Commençons par les sauvegardes locales. Sur un disque dur externe, vous pouvez d'abord chiffrer – pas crypter, merci – le volume lui-même. La méthode dépend de votre OS : il peut le faire dans certains cas, sinon un logiciel dédié (parfois fourni par le vendeur du disque dur) suffit. Il s'agit d'un choix assez transparent à l'usage : vous entrez le mot de passe au branchement et votre logiciel de sauvegarde va travailler de façon classique, mais les données seront chiffrées. La seconde méthode passe par une image disque chiffrée, placée sur le disque dur externe. Une fois le disque dur ouvert, elle doit être montée (c'est-à-dire ouverte) en utilisant un mot de passe, et votre programme de sauvegarde devra sauver, dans cette image disque, l'équivalent d'un disque dur virtuel. Vous pouvez choisir VeraCrypt dans les deux cas, la principale différence vient de la compatibilité. Dans le premier, vous aurez besoin du logiciel pour accéder au disque dur, alors que dans le second, il peut être branché de façon standard sur n'importe quel PC. La dernière, que nous vous déconseillons même si elle existe, consiste à compresser vos données dans une archive avec un mot de passe (par exemple avec 7-Zip). Cette solution manuelle et lente possède le défaut de ne pas être très amie avec les sauvegardes incrémentales… De plus, elle dépend de la présence du logiciel qui a servi à compresser, surtout si vous oubliez de créer une archive auto-extractible. Pour les performances, tant que votre CPU supporte les instructions AES-NI (dès 2010 chez Intel), le chiffre­ment ne devrait pas avoir d'impact réellement visible.

Les fournisseurs de cloud chiffrent les données mais ont les clés pour les lire.

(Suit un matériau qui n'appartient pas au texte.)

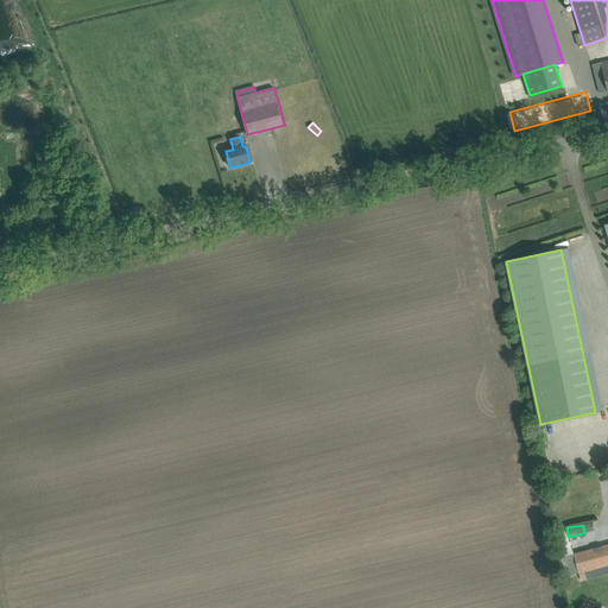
[(607,544),(574,555),(559,558),(563,577),(607,564),(607,544)]
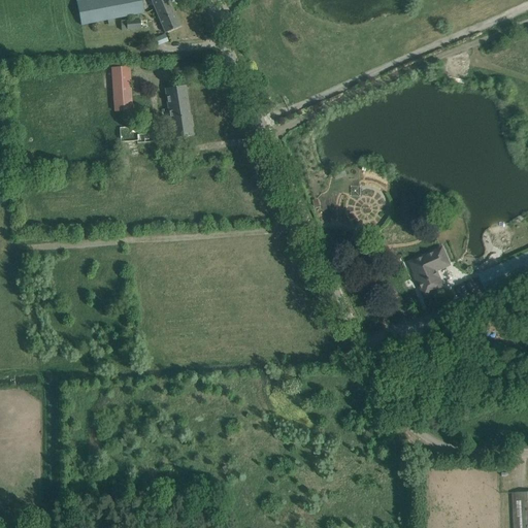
[(75,0),(80,26),(107,21),(108,27),(113,26),(112,20),(143,13),(140,0),(75,0)]
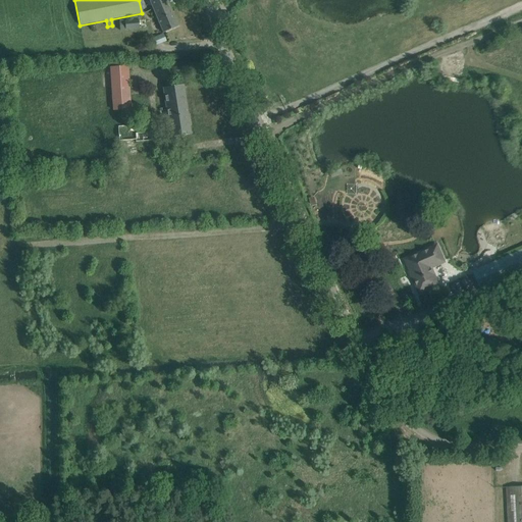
[(151,0),(149,1),(162,33),(177,27),(166,0),(151,0)]
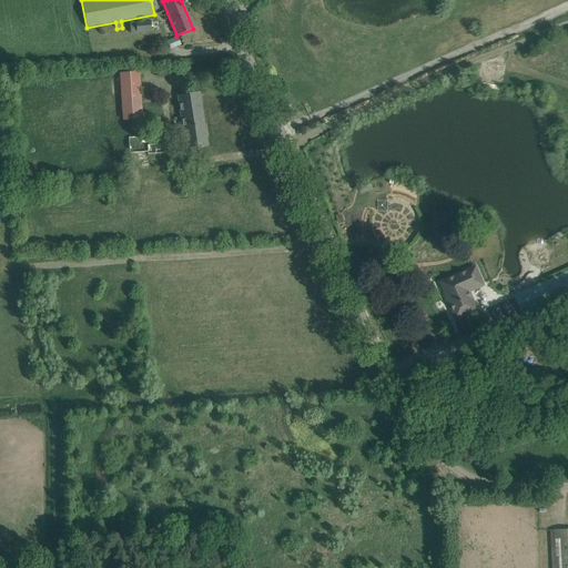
[(135,22),(130,22),(131,33),(137,33),(135,32),(151,31),(150,22),(135,23),(135,22)]
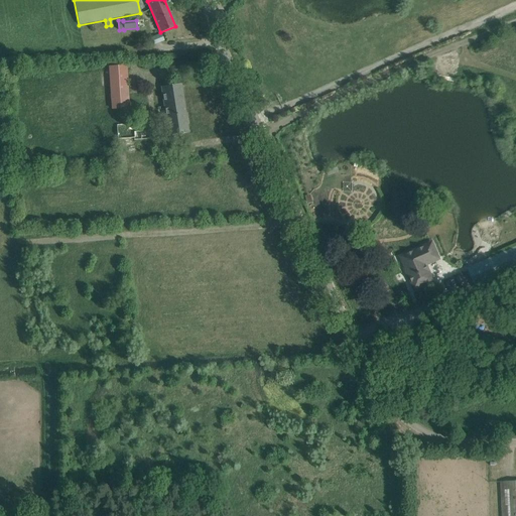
[(155,44),(164,40),(162,34),(153,37),(155,44)]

VeraCrypt, pour ceux qui veulent chiffrer leurs données.
Les clés pour la double authentification de Google, pratique pour sécuriser les échanges.

Dans les NAS.

Dans un NAS, vous pouvez utiliser la méthode de l'image disque, mais aussi chiffrer directement le contenu du NAS, en passant par les fonctions de ce dernier. Cette seconde option est évidemment plus transparente pour l'utilisateur, qui n'a rien de spécial à faire, mais les performances peuvent parfois diminuer énormément. Sur les puces ARM d'ancienne génération ou sur certains CPU Intel sans accélération, vous risquez de diviser les débits en écriture par deux et descendre sous les 50 Mo/s.

Et le cloud ?

Le cas du cloud est compliqué. D'un point de vue technique, les fournisseurs classiques (Google, Microsoft, Apple, Amazon, Dropbox, etc.) chiffrent les données mais disposent des clés donc peuvent les lire, par exemple en cas de demandes émanant de la justice. Si c'est inacceptable pour vous, la création d'une image disque chiffrée ou d'une archive permet de garantir la confidentialité de vos données. Pour le reste, n'oubliez pas d'utiliser un mot de passe fort avec une authentification à deux facteurs, idéalement avec autre chose qu'un SMS.

Smartphone et sauvegarde.

Pour les smartphones, la question du chiffrement va dépendre de la façon de faire la sauvegarde. Généralement, les backups en local (sur un ordinateur, une carte microSD, etc.) sont chiffrés et le fabricant de l'OS n'a pas la clé. Pour les sauvegardes dans le cloud, encore une fois, Google ou Apple possèdent la clé. La première raison vient des éventuelles demandes de la justice ; la seconde – dixit Apple – est que la présence de la clé permet de restaurer une sauvegarde quand le client a perdu son mot de passe. Une excuse pas très convaincante : la société pourrait parfaitement laisser le choix aux utilisateurs en expliquant les conséquences.